Excerpted text:
-- Opening Marker --
FESTIVAL SEASON STARTS THIS OCTOBER

I’ve been enjoying moving forward with Movie Valhalla since we pretty much finished up the AFI 100, and look forward to taking the site in some new, fun directions going forward. Therefore, we’ll be trying in some small way to try and get you through the dark, cold months of the coming months with several more of our themed film festivals, and you can watch along with us. You know, if you just happen to be stuck inside for whatever reason.

  • We’ll be starting October 22, with ten straight days of HorrorFest 2021, featuring some classics like Dracula and A Nightmare on Elm Street, along with perhaps more esoteric, but must-see, entries from a few different continents. We’re planning a vote for our Halloween night feature from among several 1990s horror entries.
  • In December we’re planning Our 2nd Annual Holiday Virtual Film Festival, including more favorites like A Christmas Story and How the Grinch Stole Christmas, along with maybe the first Christmas movie ever made.
  • Starting January 1, 2022, we’ll be moving into the future with “2001: A Movie Odyssey,” featuring all movies from 2001. Today I think of 2001 as the year that started the modern franchise movie, with the first Lord of The Rings, Harry Potter and, with much less fanfare, The Fast and the Furious movies coming out. I’m sure Moulin Rouge! and Mulholland Drive will also be among the movies we’ll feature.
  • I’m particularly looking forward to next February, for the full length of the 2022 Beijing Winter Olympics, we’ll be featuring our own World Movie Games, with one movie each from the 16 highest medal winners in the Winter Olympics all time, along with 1 Wild Card entry each from South America, Africa, and Oceania, to ensure the whole world is represented. It should be really fun.
  • Finally, in the lead-up to the March 2022 Oscars, we’re planning another Oscar-themed Virtual Film Festival. As we covered lesser-known Best Pictures this past year, we’re planning a week of the greatest Oscar-winning performances in the Best Actress category, featuring some of the best female performers of all time, including Janet Gaynor, Katherine Hepburn, and Sophia Loren, among others.

So, if you’re looking for what to watch on streaming this winter, why not try watching along with us for some of these fun Virtual Film Festivals. In the meantime, here’s our plan for Horrorfest 2021, starting October 22, so you can start your important planning. Voting will be opening soon for our Halloween feature!

10/22 – The Haunting (1963) – dir: Robert Wise – Between West Side Story and The Sound of Music, Wise directed this prototype haunted house story based on a Shirley Jackson novel.

10/23 – A Nightmare on Elm Street (1984) – dir: Wes Craven – The movie that introduced us to Freddy Krueger has a reputation as (sort of) the thinking person’s slasher movie, and also features a very young Johnny Depp in a supporting role.

10/24 – Das Cabinet des Dr. Caligari (The Cabinet of Dr. Caligari) (1920) – dir: Robert Wiene – Perhaps the definitive film of the German Expressionism movement, Wikipedia describes the plot as being about “an insane hypnotist who uses a somnambulist to commit murders.”
-- Closing Marker --
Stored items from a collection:
-- Opening Marker --
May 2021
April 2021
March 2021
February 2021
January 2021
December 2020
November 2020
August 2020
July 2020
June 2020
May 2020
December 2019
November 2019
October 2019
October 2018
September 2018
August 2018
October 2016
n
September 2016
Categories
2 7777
-- Closing Marker --
Work item:
Reproduce the film festival announcement between "10/23 – A Nightmare" and "a supporting role.", inclusive.

Answer section:
10/23 – A Nightmare on Elm Street (1984) – dir: Wes Craven – The movie that introduced us to Freddy Krueger has a reputation as (sort of) the thinking person’s slasher movie, and also features a very young Johnny Depp in a supporting role.